## Work to complete
For the string "that", state how many lines of the data hold it. Give nothing besides the number.

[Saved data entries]
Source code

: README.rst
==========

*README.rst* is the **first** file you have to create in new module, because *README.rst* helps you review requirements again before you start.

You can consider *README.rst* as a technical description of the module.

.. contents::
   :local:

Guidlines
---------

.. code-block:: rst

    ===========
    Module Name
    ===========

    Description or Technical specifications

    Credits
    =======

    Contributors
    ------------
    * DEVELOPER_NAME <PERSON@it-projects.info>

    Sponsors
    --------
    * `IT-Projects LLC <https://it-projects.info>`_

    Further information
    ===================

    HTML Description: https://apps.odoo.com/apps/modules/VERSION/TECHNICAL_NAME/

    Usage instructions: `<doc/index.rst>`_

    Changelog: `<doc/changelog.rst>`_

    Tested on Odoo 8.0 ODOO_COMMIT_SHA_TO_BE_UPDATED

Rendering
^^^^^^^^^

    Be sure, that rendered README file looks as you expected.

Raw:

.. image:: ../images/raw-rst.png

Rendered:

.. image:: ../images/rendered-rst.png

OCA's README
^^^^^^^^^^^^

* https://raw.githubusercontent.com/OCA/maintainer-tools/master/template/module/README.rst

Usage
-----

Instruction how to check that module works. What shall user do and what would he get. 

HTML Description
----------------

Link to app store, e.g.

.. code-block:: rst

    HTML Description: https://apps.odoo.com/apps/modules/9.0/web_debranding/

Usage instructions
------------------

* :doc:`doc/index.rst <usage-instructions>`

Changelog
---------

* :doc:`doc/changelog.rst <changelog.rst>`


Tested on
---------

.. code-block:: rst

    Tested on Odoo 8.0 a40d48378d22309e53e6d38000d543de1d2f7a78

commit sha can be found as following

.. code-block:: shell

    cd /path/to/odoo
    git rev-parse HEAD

## Final answer
2